[Given exercise] Convert the material, from its first line up to and including the line containing "1: (331, 327)", into a JSON list of strings with one string per line. Skip blank lines and omit the images.
** start **
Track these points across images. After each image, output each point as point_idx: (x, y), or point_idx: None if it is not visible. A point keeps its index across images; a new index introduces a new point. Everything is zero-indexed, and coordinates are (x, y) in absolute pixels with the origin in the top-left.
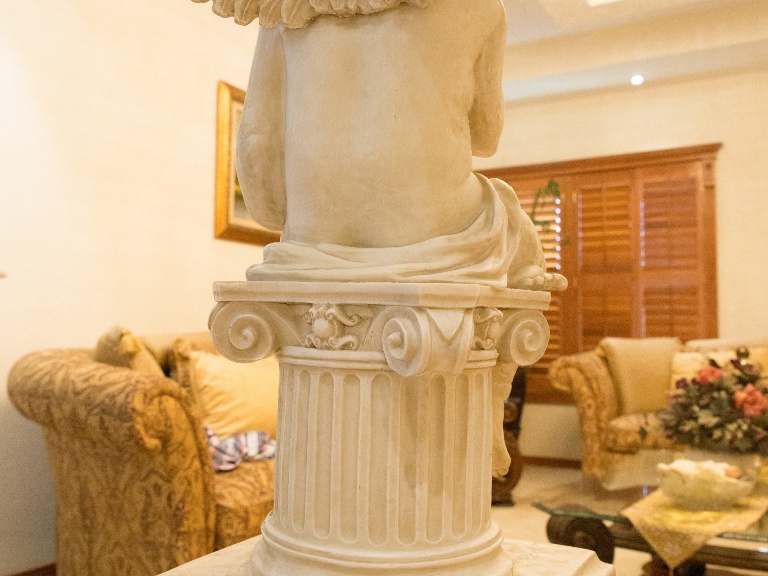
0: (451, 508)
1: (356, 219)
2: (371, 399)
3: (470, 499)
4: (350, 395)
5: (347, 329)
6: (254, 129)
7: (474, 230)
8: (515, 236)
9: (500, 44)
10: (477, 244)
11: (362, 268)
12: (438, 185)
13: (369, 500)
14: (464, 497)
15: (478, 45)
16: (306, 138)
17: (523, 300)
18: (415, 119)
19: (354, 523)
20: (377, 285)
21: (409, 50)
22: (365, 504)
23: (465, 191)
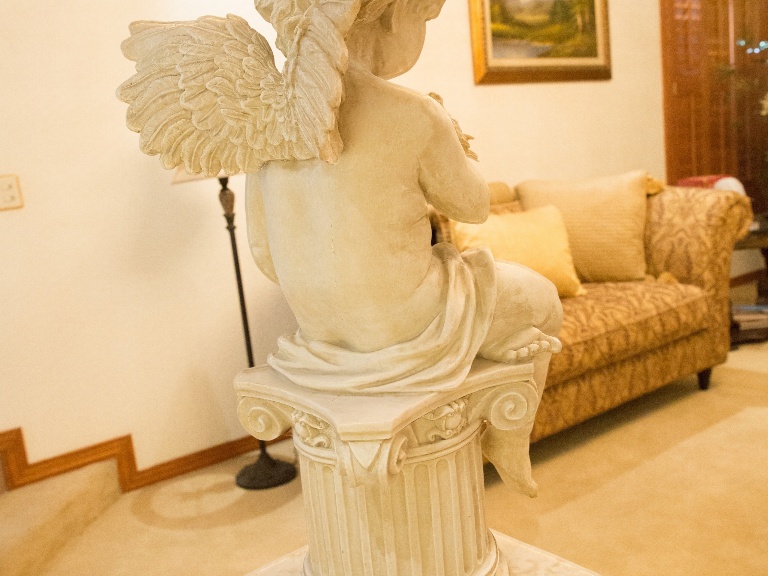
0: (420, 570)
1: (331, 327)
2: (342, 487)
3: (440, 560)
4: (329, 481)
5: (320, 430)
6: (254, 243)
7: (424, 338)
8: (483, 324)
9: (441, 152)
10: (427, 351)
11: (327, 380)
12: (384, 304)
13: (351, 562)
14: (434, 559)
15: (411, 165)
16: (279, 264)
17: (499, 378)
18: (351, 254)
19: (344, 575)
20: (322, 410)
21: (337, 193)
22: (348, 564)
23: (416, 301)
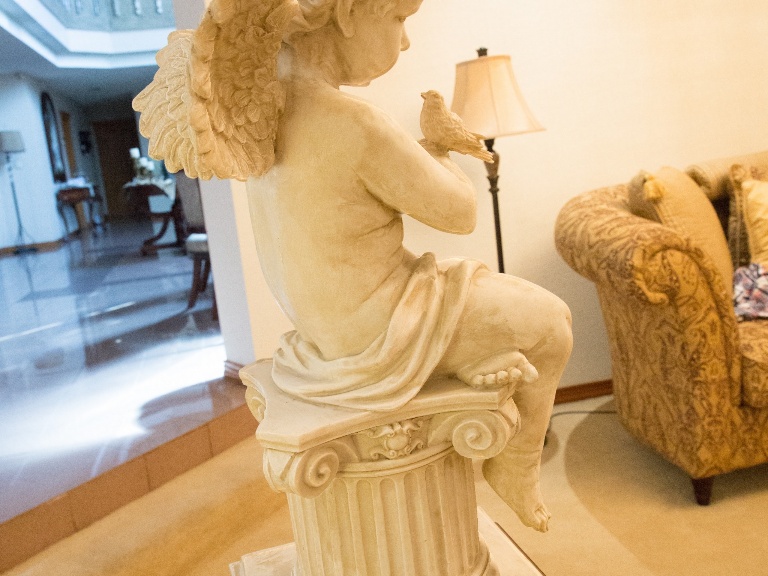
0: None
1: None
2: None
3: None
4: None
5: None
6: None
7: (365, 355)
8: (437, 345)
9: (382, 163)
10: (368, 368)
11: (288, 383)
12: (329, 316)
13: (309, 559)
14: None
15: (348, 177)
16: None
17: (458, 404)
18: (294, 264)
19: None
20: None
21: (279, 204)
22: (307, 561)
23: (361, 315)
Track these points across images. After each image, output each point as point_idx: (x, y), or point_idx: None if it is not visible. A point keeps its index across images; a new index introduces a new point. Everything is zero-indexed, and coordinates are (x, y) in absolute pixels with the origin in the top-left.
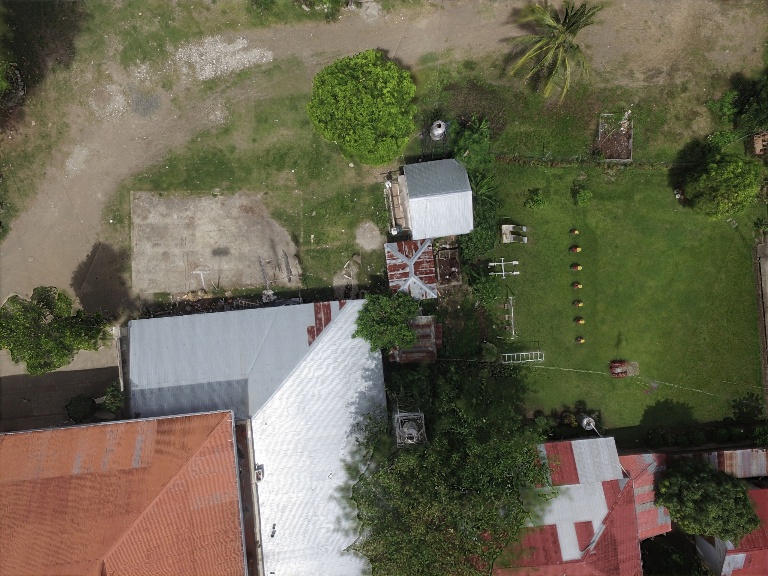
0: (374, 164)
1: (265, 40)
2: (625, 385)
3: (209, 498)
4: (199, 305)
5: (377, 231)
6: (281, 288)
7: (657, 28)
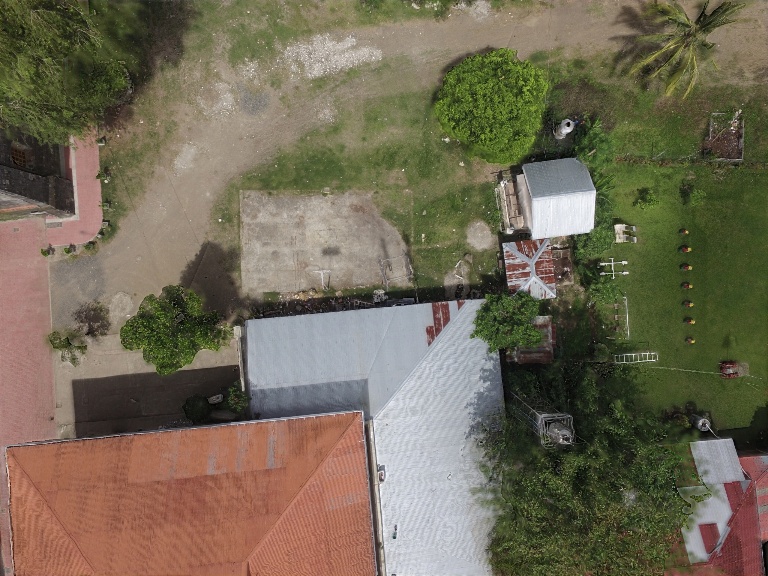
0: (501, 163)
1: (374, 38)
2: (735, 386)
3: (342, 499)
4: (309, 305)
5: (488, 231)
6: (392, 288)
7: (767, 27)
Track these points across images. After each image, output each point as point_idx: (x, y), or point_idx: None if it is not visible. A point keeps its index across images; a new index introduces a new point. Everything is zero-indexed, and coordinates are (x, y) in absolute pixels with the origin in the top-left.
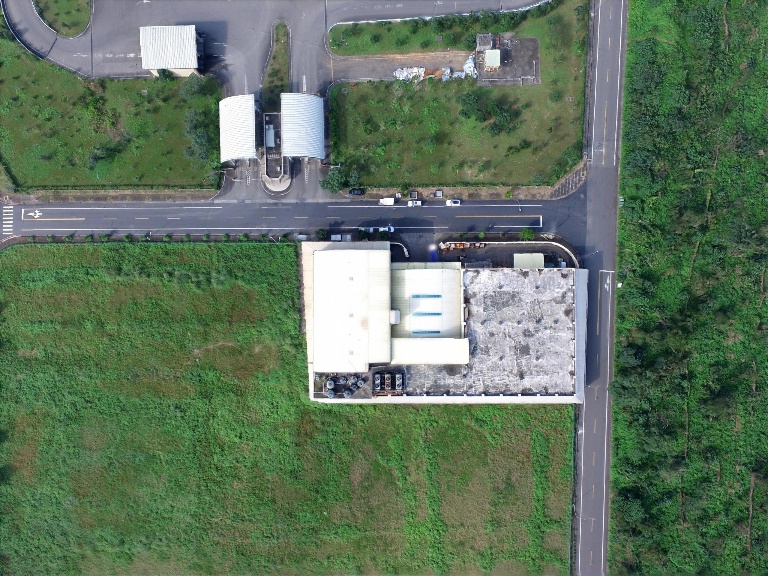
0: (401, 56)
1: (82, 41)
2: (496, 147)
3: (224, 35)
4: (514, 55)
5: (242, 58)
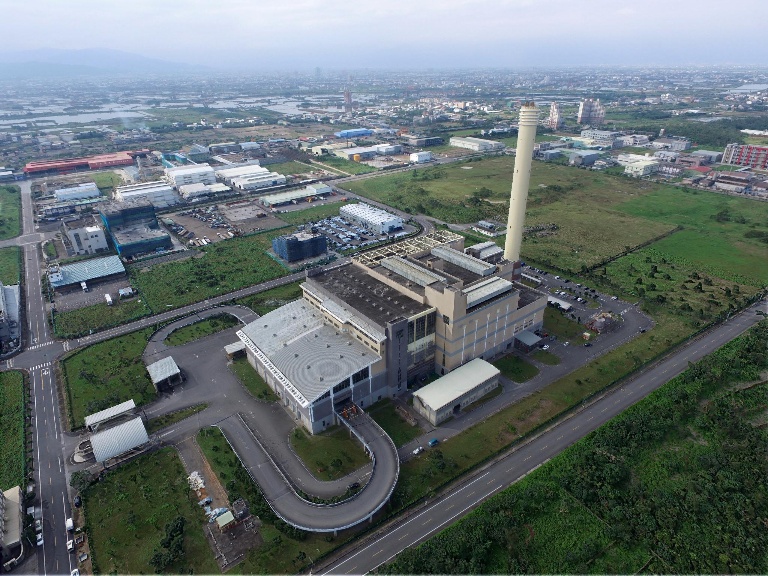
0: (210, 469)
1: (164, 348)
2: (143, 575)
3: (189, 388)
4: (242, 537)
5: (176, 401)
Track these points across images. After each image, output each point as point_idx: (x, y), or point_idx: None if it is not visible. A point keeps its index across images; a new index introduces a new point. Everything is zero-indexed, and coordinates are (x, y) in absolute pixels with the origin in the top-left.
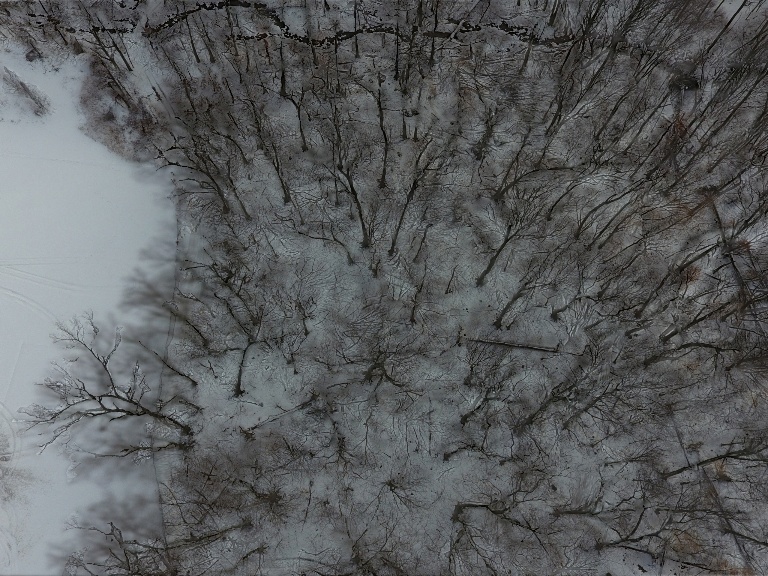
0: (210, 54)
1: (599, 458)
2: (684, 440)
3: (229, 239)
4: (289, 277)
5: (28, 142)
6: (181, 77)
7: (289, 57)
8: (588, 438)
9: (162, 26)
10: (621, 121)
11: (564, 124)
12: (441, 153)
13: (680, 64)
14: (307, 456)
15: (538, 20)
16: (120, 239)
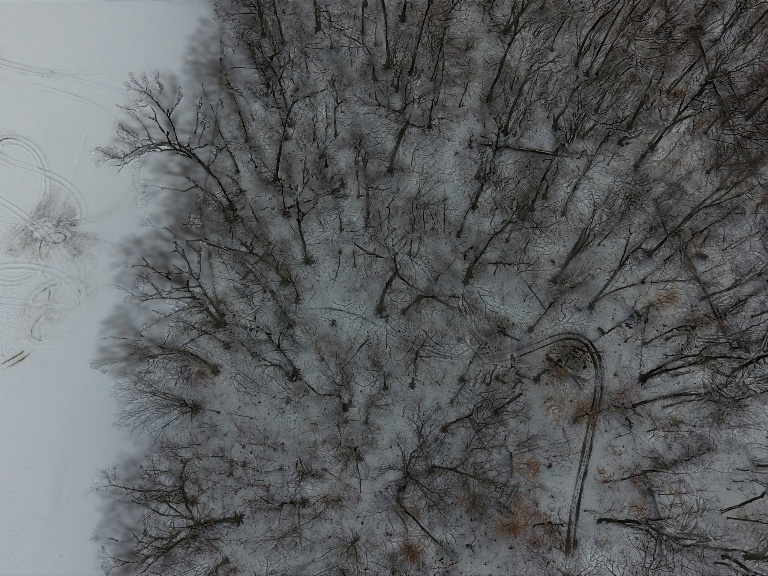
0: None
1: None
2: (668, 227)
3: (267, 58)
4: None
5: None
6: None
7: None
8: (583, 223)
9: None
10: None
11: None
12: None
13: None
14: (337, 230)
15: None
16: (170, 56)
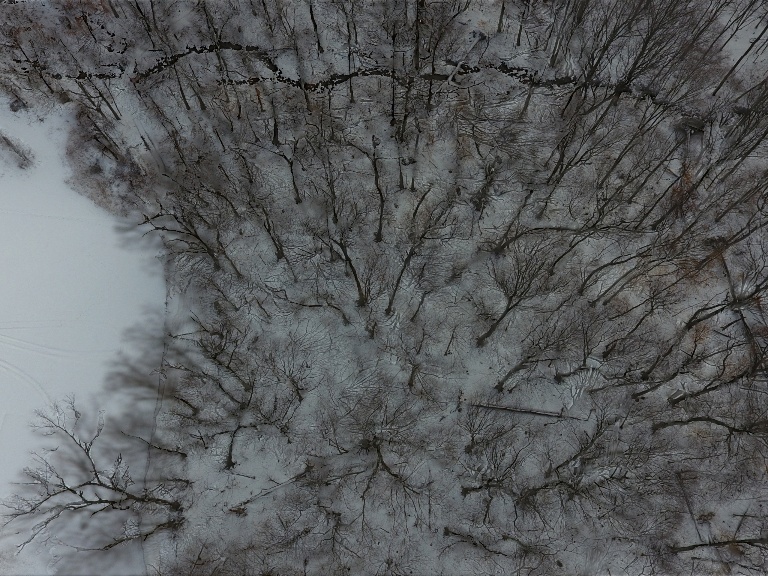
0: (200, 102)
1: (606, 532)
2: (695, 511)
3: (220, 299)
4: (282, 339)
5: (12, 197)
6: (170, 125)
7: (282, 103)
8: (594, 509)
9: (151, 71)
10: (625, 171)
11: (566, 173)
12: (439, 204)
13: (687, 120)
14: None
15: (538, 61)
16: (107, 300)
** end **
[Exercise solution]
[
  "Track these points across images. After each image, output each point as point_idx: (x, y), or point_idx: None if it is not visible. A point keeps its index across images; a new index introduces a new point. Everything is zero-indexed, and coordinates are (x, y) in absolute pixels with the origin in the top-left.",
  "0: (451, 508)",
  "1: (356, 219)",
  "2: (371, 399)",
  "3: (470, 499)",
  "4: (350, 395)",
  "5: (347, 329)",
  "6: (254, 129)",
  "7: (474, 230)",
  "8: (515, 236)",
  "9: (500, 44)",
  "10: (477, 244)",
  "11: (362, 268)",
  "12: (438, 185)",
  "13: (369, 500)",
  "14: (464, 497)",
  "15: (478, 45)",
  "16: (306, 138)",
  "17: (523, 300)",
  "18: (415, 119)",
  "19: (354, 523)",
  "20: (377, 285)",
  "21: (409, 50)",
  "22: (365, 504)",
  "23: (465, 191)",
  "0: (420, 570)",
  "1: (331, 327)"
]